Kresson is a neighborhood of Southeast Baltimore, Maryland, United States.

The area currently known as Kresson is primarily an industrial district, though a small section contains a residential neighborhood. Residents of Kresson often refer to their neighborhood as Highlandtown, a larger, adjacent residential neighborhood. Kresson's boundaries are defined by Pulaski Highway (U.S. Route 40) to the north, East Lombard and East Pratt Streets to the south, Haven Street (north and south portions) to the west and rail tracks to the east.

The residential neighborhood in Kresson is architecturally, like much of Baltimore, composed of rowhouses. These row houses were constructed around the year 1900. The 2000 census determined its residents to be racially diverse, though predominantly lower-income.

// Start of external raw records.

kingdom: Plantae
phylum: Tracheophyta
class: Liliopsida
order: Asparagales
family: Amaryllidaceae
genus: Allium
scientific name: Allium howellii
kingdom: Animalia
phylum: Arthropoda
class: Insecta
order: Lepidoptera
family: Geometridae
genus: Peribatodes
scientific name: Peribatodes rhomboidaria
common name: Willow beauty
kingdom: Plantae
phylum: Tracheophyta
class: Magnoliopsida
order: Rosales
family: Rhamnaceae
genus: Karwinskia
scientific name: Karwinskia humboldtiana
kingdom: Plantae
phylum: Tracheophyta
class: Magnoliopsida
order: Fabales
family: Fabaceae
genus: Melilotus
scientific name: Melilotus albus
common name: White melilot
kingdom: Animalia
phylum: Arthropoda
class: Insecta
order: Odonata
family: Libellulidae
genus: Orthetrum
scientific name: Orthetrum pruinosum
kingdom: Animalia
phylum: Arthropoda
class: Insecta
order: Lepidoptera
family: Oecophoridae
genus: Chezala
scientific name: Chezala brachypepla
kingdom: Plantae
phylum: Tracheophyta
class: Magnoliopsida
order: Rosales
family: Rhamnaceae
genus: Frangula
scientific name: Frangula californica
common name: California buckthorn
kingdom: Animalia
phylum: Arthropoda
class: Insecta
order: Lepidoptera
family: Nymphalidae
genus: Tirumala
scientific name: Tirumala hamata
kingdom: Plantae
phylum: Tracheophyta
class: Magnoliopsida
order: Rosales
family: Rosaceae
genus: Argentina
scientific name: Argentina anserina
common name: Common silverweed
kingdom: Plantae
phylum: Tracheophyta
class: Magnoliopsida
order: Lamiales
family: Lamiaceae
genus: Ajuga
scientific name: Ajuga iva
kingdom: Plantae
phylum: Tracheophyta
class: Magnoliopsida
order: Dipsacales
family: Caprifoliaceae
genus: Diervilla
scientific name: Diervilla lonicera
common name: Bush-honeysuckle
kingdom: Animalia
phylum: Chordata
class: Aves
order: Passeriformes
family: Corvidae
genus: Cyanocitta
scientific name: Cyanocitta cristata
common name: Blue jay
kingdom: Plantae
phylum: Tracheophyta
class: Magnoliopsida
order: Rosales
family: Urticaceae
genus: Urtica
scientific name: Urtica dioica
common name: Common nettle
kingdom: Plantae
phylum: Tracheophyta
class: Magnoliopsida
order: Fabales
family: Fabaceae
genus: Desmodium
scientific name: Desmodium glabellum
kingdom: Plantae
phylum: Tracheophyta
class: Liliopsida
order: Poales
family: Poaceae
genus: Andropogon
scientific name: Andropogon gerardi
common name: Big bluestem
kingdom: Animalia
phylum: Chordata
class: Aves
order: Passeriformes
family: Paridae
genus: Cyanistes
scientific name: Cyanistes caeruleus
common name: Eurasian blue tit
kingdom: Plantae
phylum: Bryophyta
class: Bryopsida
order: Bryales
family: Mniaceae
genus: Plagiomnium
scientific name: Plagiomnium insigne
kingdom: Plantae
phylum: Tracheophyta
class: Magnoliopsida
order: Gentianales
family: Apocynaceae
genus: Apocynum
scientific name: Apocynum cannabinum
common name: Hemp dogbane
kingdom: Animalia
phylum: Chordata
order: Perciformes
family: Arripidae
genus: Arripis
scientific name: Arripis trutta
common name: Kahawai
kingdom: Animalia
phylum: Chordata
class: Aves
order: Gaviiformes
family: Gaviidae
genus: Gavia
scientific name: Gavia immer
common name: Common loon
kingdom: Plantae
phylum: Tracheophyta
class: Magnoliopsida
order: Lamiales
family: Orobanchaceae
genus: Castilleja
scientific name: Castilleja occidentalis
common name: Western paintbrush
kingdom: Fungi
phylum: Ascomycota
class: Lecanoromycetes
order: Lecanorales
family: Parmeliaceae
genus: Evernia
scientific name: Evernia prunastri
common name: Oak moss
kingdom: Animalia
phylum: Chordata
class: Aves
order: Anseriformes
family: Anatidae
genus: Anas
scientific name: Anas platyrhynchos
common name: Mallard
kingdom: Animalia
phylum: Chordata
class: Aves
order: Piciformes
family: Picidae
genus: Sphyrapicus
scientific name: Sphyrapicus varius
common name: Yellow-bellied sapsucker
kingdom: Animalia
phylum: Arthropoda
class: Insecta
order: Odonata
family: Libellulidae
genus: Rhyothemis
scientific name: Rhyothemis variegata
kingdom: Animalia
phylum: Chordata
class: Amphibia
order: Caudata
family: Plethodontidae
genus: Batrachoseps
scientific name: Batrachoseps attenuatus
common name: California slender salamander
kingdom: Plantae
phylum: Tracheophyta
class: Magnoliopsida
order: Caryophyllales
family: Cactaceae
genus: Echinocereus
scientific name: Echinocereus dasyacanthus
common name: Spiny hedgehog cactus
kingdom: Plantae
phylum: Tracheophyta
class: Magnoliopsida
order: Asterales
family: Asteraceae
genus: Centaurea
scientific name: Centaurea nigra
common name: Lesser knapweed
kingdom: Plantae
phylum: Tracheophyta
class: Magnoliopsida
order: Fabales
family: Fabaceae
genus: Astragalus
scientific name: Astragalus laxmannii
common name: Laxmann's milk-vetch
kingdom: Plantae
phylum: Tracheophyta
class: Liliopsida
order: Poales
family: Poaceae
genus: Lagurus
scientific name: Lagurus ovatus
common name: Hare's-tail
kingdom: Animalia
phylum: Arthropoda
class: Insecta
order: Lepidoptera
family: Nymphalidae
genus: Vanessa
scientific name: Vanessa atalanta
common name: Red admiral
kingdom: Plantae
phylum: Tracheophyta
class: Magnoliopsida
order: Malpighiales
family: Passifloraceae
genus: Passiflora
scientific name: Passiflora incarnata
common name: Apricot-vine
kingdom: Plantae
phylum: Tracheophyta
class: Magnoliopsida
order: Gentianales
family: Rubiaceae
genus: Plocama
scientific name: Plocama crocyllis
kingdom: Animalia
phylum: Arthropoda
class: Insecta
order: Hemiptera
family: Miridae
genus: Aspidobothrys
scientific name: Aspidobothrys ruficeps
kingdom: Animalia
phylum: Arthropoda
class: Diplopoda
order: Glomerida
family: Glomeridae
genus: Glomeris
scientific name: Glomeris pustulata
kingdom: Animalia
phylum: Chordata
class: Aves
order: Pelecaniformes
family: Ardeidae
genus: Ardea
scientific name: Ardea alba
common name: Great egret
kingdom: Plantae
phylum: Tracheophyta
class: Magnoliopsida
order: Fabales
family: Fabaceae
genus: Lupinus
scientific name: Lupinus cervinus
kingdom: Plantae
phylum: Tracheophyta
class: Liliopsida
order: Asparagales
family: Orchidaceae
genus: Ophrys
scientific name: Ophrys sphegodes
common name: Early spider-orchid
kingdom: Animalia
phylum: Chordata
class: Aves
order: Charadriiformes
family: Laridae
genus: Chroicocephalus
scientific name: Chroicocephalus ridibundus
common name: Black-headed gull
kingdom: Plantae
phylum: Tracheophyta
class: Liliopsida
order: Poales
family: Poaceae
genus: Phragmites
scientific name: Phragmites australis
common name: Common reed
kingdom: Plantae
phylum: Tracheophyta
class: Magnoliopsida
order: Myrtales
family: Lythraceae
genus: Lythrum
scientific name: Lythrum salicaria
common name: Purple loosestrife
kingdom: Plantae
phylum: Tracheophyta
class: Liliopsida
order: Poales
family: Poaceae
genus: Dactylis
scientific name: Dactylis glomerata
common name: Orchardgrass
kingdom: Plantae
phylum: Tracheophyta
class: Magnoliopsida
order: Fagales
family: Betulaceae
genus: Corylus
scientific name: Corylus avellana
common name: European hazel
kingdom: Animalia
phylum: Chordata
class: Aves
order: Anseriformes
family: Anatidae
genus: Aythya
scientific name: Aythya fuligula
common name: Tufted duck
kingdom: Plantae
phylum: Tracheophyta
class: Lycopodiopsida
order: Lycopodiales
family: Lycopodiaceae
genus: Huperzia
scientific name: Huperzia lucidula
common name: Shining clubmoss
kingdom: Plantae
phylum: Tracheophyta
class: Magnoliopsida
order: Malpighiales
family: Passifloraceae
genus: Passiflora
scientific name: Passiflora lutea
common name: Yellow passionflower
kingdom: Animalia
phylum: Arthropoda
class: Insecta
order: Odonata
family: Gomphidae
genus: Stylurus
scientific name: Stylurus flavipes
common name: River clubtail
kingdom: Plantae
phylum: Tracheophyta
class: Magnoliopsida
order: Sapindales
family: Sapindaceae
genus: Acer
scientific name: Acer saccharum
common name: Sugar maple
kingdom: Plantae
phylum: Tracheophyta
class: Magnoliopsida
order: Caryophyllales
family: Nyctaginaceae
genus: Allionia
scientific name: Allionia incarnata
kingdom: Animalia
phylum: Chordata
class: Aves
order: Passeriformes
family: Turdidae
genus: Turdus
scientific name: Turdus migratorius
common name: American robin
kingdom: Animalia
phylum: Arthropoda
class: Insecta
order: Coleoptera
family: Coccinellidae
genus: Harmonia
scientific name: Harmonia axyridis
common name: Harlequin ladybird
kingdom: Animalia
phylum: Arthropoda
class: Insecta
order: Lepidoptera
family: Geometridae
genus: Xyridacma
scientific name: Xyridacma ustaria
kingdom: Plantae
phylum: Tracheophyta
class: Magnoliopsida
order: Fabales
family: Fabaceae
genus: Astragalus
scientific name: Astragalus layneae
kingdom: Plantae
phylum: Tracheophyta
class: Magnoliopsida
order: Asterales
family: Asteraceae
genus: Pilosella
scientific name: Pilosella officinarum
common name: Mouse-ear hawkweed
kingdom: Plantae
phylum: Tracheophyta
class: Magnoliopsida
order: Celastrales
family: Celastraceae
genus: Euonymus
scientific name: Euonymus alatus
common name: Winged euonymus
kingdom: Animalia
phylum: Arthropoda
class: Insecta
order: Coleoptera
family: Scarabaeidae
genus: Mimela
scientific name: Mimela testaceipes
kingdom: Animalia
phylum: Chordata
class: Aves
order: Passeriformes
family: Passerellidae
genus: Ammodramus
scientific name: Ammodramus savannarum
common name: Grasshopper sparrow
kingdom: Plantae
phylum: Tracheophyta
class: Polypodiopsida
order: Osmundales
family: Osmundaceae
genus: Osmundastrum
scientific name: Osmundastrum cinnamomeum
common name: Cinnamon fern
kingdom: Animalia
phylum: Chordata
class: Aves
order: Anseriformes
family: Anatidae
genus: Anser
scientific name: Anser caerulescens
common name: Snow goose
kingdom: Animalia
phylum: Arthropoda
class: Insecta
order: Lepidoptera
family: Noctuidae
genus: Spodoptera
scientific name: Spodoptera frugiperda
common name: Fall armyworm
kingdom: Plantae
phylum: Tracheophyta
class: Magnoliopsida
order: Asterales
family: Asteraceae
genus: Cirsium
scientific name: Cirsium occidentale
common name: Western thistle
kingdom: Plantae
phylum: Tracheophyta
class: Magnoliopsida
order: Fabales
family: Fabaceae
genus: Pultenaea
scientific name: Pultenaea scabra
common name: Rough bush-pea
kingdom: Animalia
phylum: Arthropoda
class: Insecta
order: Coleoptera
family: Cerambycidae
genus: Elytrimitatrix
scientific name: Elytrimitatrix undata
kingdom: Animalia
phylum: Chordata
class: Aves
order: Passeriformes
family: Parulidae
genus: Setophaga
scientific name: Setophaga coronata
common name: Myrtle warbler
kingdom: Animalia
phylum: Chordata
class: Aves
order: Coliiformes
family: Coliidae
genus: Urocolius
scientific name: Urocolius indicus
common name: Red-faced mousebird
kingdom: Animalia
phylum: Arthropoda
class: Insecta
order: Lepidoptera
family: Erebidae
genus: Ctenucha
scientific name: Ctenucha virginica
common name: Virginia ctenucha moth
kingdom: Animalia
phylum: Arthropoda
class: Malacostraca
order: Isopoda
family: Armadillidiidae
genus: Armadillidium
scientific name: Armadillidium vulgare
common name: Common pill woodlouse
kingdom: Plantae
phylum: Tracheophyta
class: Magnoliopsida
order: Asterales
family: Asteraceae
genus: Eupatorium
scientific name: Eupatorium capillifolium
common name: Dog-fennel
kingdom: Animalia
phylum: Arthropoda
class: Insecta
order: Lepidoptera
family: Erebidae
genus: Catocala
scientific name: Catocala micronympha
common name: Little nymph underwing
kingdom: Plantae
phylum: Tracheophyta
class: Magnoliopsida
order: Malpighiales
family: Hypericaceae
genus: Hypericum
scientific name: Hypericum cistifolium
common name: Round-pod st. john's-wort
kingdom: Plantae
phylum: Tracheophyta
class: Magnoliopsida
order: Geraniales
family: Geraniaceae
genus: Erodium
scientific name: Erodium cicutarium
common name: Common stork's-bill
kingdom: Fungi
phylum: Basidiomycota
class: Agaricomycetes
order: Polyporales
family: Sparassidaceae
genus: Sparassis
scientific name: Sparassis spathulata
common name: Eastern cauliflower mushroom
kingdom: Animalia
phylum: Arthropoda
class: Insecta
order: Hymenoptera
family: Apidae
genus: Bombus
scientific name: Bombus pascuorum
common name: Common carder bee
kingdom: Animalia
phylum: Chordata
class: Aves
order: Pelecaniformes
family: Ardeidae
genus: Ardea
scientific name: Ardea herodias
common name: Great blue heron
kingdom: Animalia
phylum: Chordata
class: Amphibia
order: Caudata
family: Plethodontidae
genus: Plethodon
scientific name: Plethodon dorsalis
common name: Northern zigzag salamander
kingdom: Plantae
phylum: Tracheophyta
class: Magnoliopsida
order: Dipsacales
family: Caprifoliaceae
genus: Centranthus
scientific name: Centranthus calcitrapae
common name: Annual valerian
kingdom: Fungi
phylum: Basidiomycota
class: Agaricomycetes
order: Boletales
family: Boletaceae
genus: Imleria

The neighborhood of 395 people was 75.9% white, and 20.3% African American.

Kresson Street, which runs through the heart of the Kresson neighborhood, from East Lombard Street to East Monument Street (0.1 miles outside Kresson) is a section of MD 150.

The north-south streets are arranged in consecutive order alphabetically, so to the west of Kresson lie Baylis, Conkling, Dean, Eaton, Fagley, Grundy, Haven, Iris and Janney, while those to the east are named Lehigh, Macon, Newkirk, Oldham, Ponca, Quail, Rappolla, Savage, Tolna and Umbra.